In [19]:
import nltk
from nltk.util import ngrams
from collections import defaultdict, Counter
import math

# Sample training text
text = "I love exploring new things. I love playing cricket."

# Step 1: Tokenize text
tokens = nltk.word_tokenize(text.lower())  # Convert to lowercase for consistency

# Step 2: Generate bigrams (pairs of two words)
bigrams = list(ngrams(tokens, 2))

# Step 3: Count occurrences of words and bigrams
word_counts = Counter(tokens)  # Count individual words
bigram_counts = Counter(bigrams)  # Count word pairs

# Step 4: Compute probability for each bigram
bigram_probabilities = {}

for (w1, w2), count in bigram_counts.items():
    probability = count / word_counts[w1]  # Apply formula P(w2 | w1)
    bigram_probabilities[(w1, w2)] = probability

# Step 5: Display results
print("\n🔹 Bigram Probabilities:")
for (w1, w2), prob in bigram_probabilities.items():
    print(f"P({w2} | {w1}) = {prob:.2f}")

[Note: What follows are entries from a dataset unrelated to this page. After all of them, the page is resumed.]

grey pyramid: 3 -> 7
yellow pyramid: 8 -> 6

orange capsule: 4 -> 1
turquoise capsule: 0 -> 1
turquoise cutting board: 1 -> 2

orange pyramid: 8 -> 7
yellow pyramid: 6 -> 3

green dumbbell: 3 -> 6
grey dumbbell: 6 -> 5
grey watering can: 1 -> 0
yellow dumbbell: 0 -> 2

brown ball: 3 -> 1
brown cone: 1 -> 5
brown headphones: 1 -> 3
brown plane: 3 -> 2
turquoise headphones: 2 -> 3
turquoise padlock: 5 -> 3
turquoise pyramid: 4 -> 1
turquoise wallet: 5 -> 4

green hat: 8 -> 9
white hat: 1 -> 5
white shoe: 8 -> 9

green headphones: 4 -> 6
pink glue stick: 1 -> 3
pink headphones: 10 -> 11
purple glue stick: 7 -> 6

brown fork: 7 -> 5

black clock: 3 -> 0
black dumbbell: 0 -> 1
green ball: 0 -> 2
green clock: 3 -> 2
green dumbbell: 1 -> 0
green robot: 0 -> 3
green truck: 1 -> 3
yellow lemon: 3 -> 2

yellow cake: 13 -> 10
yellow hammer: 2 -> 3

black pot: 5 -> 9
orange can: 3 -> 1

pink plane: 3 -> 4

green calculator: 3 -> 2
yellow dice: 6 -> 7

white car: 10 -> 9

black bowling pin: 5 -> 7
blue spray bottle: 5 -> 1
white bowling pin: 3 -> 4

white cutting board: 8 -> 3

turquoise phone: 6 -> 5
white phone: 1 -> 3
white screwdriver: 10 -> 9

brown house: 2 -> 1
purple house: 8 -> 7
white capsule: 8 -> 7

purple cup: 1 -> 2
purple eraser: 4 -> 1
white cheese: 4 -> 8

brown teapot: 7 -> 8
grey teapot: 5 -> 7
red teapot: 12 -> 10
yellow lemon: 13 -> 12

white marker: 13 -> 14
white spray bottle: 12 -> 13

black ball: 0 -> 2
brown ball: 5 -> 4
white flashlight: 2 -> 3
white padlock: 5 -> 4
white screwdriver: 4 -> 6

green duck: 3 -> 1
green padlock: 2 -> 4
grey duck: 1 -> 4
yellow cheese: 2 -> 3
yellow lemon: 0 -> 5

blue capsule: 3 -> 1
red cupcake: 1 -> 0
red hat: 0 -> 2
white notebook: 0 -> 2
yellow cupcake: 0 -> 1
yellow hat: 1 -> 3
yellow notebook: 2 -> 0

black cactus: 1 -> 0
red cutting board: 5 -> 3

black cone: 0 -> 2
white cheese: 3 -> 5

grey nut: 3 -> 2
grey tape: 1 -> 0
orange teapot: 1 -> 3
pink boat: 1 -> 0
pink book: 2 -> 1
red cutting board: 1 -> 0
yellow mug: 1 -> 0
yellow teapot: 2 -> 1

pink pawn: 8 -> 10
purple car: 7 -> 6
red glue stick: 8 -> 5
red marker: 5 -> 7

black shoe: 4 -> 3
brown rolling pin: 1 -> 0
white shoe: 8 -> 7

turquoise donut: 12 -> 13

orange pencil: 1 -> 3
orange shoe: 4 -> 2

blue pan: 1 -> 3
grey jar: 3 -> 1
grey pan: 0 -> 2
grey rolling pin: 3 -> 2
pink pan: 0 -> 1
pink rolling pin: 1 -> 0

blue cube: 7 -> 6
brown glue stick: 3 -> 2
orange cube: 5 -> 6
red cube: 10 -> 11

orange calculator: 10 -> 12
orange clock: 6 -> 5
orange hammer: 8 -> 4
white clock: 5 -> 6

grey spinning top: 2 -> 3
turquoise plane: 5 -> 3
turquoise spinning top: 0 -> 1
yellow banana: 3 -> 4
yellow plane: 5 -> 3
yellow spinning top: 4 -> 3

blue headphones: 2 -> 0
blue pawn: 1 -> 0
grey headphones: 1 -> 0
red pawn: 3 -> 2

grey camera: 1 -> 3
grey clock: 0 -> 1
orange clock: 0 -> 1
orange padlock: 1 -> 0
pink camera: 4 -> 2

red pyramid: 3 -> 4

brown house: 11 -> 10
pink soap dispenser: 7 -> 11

# Step 6: Predict the next word given a starting word
def predict_next_word(word):
    candidates = {pair[1]: prob for pair, prob in bigram_probabilities.items() if pair[0] == word}
    if candidates:
        return max(candidates, key=candidates.get)  # Return word with highest probability
    else:
        return "No prediction available"

# Example prediction
print("\n🔹 Next word prediction:")
print(f"Next word after 'i': {predict_next_word('i')}")
print(f"Next word after 'love': {predict_next_word('love')}")



🔹 Bigram Probabilities:
P(love | i) = 1.00
P(exploring | love) = 0.50
P(new | exploring) = 1.00
P(things | new) = 1.00
P(. | things) = 1.00
P(i | .) = 0.50
P(playing | love) = 0.50
P(cricket | playing) = 1.00
P(. | cricket) = 1.00

🔹 Next word prediction:
Next word after 'i': love
Next word after 'love': exploring